Et qui va prochainement encore re venir pleurer d'etre sauver parce il aura continuer dans la même voie.

Mais tu a raisons, votre systeme fonctionne, a mort.

Guignol va…

@BXR

Je comprend, cependant, il y a toujours une limite a la frilosité des gens.
Et vu ce qui s'annonce, jme dis que si rien n'empêche ca, la frilosité ne sera probablement pas trop presente dans les esprits.

Fin jdis ca jdis rien, apprenez simplement un peu d'histoire.

Anonyme a dit…

Boaf.

Perso, un banquier fonctionnaire de "gauche" ou un banquier capitaliste bonussisé de "droate", pour moi, c'est du pareil au même. Ya que la couleur de la cravate de leur maîiiitre qui change.

Pas de reconquête, une révolution. Moi, perso, je ne me lèverai pas de mon pieu pour moins que ça.

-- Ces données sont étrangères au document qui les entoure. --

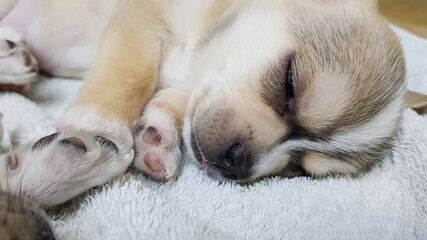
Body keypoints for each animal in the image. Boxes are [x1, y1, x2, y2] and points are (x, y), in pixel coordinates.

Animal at [0, 0, 406, 205]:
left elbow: (178, 103)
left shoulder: (193, 85)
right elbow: (133, 70)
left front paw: (159, 137)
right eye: (289, 82)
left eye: (298, 169)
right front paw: (99, 122)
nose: (237, 160)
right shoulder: (142, 22)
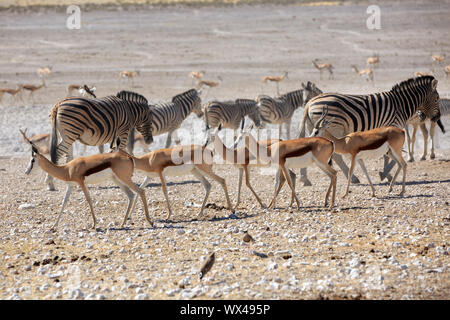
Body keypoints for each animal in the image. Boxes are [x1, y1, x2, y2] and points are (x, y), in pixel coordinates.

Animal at [21, 129, 152, 231]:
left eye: (32, 160)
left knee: (141, 191)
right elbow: (64, 202)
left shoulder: (81, 183)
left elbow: (88, 199)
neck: (67, 169)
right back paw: (122, 223)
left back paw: (149, 221)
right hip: (117, 180)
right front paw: (53, 226)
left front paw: (94, 224)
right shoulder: (71, 185)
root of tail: (128, 157)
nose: (26, 171)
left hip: (124, 178)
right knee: (131, 195)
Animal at [298, 75, 440, 185]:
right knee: (336, 155)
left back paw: (317, 177)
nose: (437, 117)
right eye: (437, 99)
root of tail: (309, 103)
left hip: (314, 127)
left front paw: (385, 173)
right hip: (334, 127)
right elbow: (388, 154)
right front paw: (386, 174)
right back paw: (352, 178)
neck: (401, 105)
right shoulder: (392, 125)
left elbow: (388, 153)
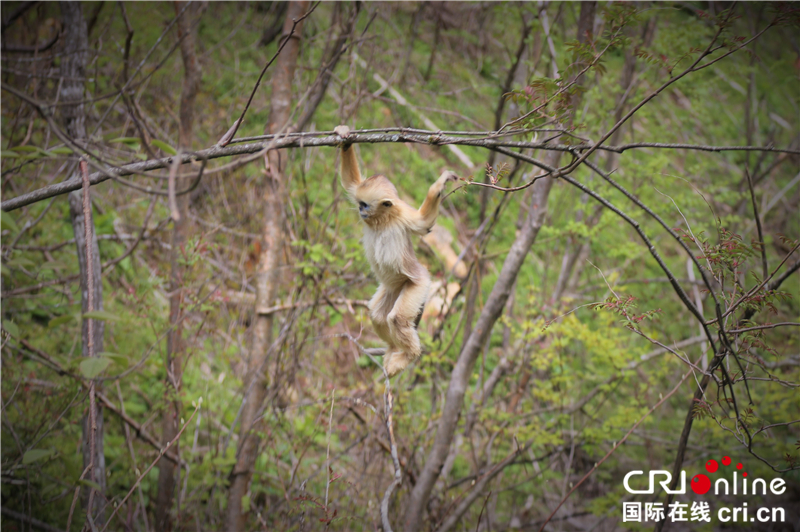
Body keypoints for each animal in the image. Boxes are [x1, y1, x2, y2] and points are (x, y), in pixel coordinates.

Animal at [332, 125, 456, 376]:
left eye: (365, 205)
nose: (360, 211)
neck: (382, 221)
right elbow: (350, 182)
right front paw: (344, 135)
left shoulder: (403, 216)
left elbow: (424, 224)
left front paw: (439, 185)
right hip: (393, 287)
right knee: (377, 314)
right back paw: (391, 348)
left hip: (416, 284)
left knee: (397, 318)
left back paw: (408, 356)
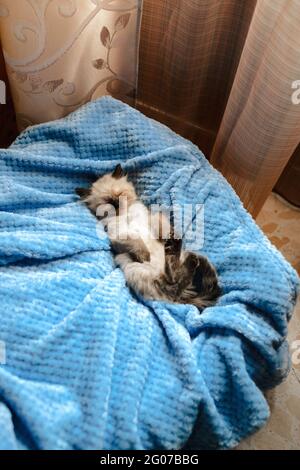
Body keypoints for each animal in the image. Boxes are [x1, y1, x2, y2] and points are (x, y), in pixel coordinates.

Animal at [75, 164, 220, 308]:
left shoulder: (150, 218)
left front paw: (165, 237)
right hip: (132, 267)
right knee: (173, 281)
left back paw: (174, 245)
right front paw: (146, 255)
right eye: (108, 202)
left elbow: (160, 222)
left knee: (176, 272)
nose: (116, 203)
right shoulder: (119, 234)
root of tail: (183, 298)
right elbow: (138, 242)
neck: (125, 214)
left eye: (120, 195)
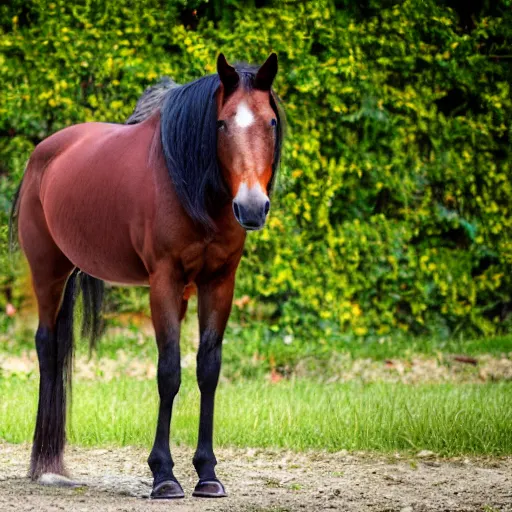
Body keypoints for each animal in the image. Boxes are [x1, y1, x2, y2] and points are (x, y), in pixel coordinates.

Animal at [10, 54, 284, 498]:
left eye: (271, 122)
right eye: (221, 124)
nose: (252, 206)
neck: (192, 187)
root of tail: (42, 154)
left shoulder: (219, 282)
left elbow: (208, 370)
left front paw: (207, 473)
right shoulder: (164, 282)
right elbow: (168, 372)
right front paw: (164, 475)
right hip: (48, 272)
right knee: (48, 347)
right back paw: (46, 467)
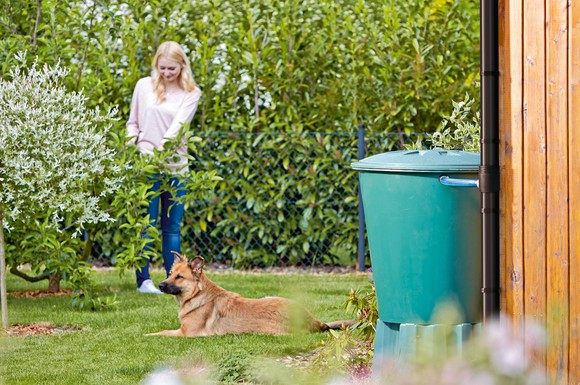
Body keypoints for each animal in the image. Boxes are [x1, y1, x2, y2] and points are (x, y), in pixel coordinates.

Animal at [147, 250, 356, 334]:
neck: (197, 295)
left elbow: (160, 333)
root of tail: (315, 321)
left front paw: (146, 336)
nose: (160, 285)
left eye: (179, 277)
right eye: (170, 274)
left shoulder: (185, 334)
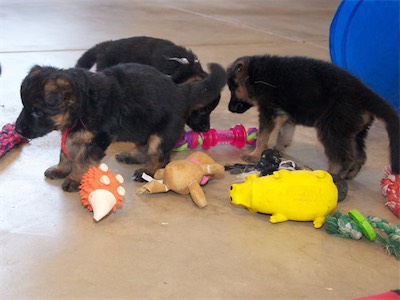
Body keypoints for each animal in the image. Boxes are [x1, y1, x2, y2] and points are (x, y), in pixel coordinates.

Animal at [15, 62, 227, 192]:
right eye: (25, 106)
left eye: (37, 112)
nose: (17, 130)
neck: (83, 101)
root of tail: (182, 91)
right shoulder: (73, 135)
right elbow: (66, 154)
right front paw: (61, 169)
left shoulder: (95, 139)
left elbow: (81, 160)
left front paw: (75, 179)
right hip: (142, 128)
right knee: (145, 148)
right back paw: (131, 156)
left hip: (160, 135)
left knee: (159, 157)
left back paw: (146, 172)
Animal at [228, 54, 400, 178]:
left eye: (233, 89)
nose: (229, 108)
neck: (255, 75)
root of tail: (365, 95)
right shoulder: (285, 116)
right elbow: (284, 136)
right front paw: (275, 151)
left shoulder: (269, 112)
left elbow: (264, 136)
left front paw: (255, 155)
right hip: (352, 132)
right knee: (359, 156)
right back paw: (349, 175)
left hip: (332, 129)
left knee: (343, 158)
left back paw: (333, 176)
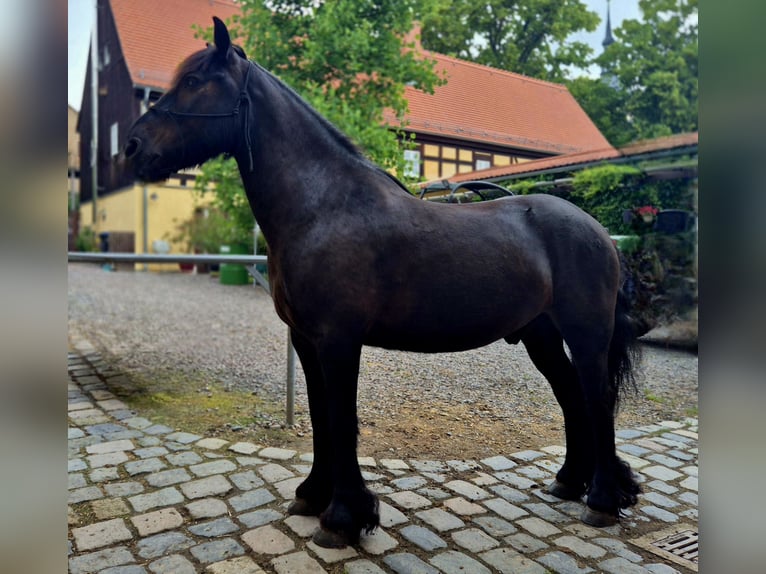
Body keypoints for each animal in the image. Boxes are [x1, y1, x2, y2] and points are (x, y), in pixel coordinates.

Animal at [125, 17, 641, 548]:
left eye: (193, 81)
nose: (132, 147)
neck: (324, 206)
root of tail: (600, 232)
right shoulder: (307, 341)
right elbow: (319, 416)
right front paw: (312, 496)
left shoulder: (338, 341)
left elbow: (341, 419)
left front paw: (343, 518)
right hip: (541, 336)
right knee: (573, 398)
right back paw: (571, 483)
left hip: (586, 334)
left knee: (597, 401)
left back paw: (602, 501)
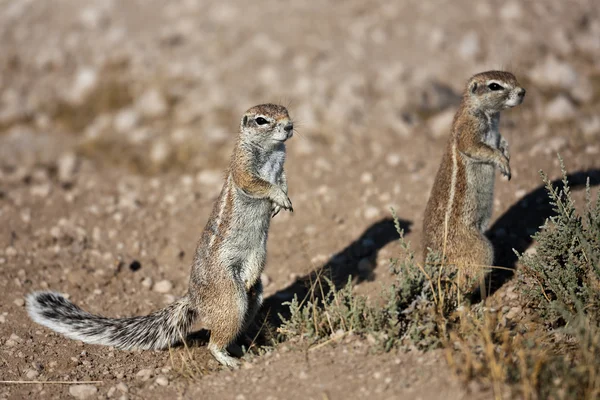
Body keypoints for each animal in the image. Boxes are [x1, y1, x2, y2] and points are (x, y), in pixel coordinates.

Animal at [28, 104, 296, 368]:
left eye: (286, 111)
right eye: (261, 120)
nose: (290, 126)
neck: (271, 150)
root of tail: (193, 298)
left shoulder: (281, 167)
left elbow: (283, 181)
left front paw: (281, 201)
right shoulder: (243, 166)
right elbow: (257, 183)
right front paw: (278, 197)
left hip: (253, 295)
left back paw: (244, 352)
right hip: (230, 296)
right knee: (214, 341)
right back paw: (229, 359)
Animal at [422, 72, 524, 290]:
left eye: (513, 76)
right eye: (494, 86)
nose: (523, 92)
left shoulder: (497, 132)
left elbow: (501, 140)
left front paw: (507, 154)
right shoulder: (469, 129)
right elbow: (476, 147)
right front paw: (502, 161)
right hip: (481, 249)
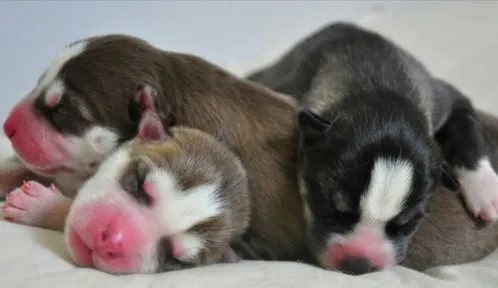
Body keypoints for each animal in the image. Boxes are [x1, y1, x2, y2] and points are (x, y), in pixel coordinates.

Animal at [248, 21, 498, 274]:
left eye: (407, 223)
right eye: (335, 208)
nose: (358, 263)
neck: (380, 86)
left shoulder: (447, 99)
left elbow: (468, 128)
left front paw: (486, 189)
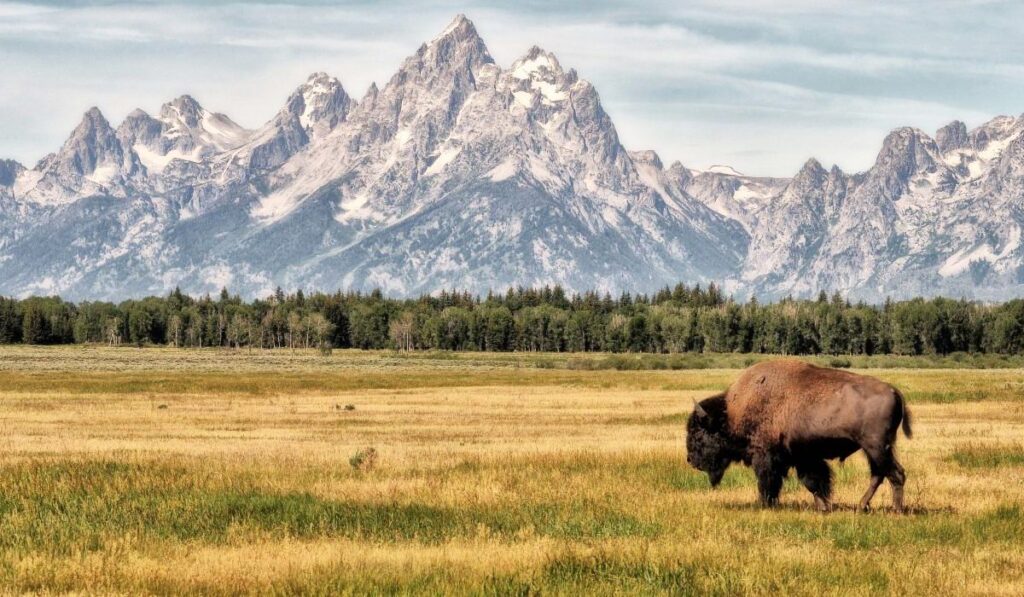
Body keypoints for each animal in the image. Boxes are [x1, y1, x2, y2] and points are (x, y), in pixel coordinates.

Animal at [688, 360, 913, 514]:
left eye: (698, 434)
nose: (690, 460)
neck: (731, 413)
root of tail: (893, 390)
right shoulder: (804, 457)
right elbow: (814, 482)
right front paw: (823, 507)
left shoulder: (766, 457)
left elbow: (769, 482)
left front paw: (764, 504)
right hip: (873, 450)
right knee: (879, 475)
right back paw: (861, 506)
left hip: (876, 447)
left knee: (896, 474)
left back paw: (896, 510)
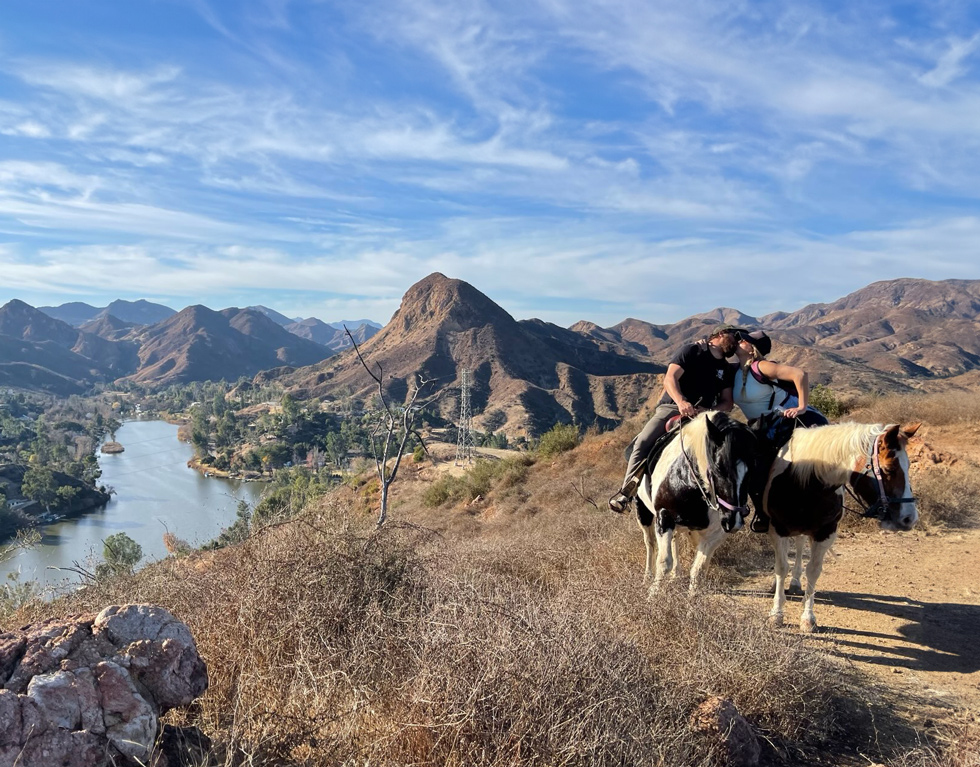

Un libéral de passage a dit…

> Oui oui, bien sur, c'est qui qui est venu pleurer d'etre sauver de la mort ya pas si longtemps?

> Et qui va prochainement encore re venir pleurer d'etre sauver parce il aura continuer dans la même voie.

La Grèce ? Tu ne va tout de même pas me dire que la Grèce est un état capitaliste !!!

Les Etats et les banquiers institutionnels ont fait n'importe quoi et sont dans une situation économique désastreuse, et ce sont les investisseurs et les spéculateurs malins qui avaient prévu le coup qui ramassent la mise.

Notre système fonctionne donc mieux que bien : il récompense ceux qui ont raison et puni ceux qui font des erreurs (l'inverse du socialisme, en quelque sorte).

ElectricEye a dit…

Pour les retraites ça s'annonce très mal, les "gens" ont tous l'air d'approuver les deux projets des deux partis les plus incompétents de toute la France.
Parce qu'il y en a pas d'autres.
Parce que ce sont des projets réalistes.
Parce qu'on va pas faire la révolution, non et puis quoi encore ?
Parce qu'il faut changer de mentalité.
Parce que...et j'en passe.

Yohann a dit…

HS: non seulement c'est l'action des administrations qui a sauvé les banques, mais en plus les bureaucrates (socio-démocrates???) incompétents sont justement issus du secteur privé et des mêmes écoles de management/commerce que les chefs d'entreprise du privé, et se comportent pareil, regarde le gouvernement Sarko.

Evidemment y en aura toujours pour dire que c'est parce qu'on est pas allé assez loin, puisque le système théorique libéral est rien moins qu'un mensonge permettant à l'élite politico-financière de se perpétuer sur le dos des masses. Et vous les libéraux "purs et durs" viennent jouer les idiots utiles en leur donnant les arguments bidons qui leur permettrons de maintenir le voile baissé sur la guerre de classe qui se joue actuellement entre eux et nous, sur la véritable nature d'une machine qui passe sont temps à s'emballer pour mieux tomber en panne, dans les deux cas au profit des mêmes connards qui contrôlent tout mais qui vont bêlant "liberté" et "concurrence" dès qu'on ose menacer leurs intérêts. C'est de ça qu'on se rend compte, et c'est ça la fenêtre de tir, et il s'agit de viser juste cette fois.

Anonyme a dit…

CSP, intéresse toi un jour au fonctionnement des banques centrales et de la création monétaire. Après, on discutera.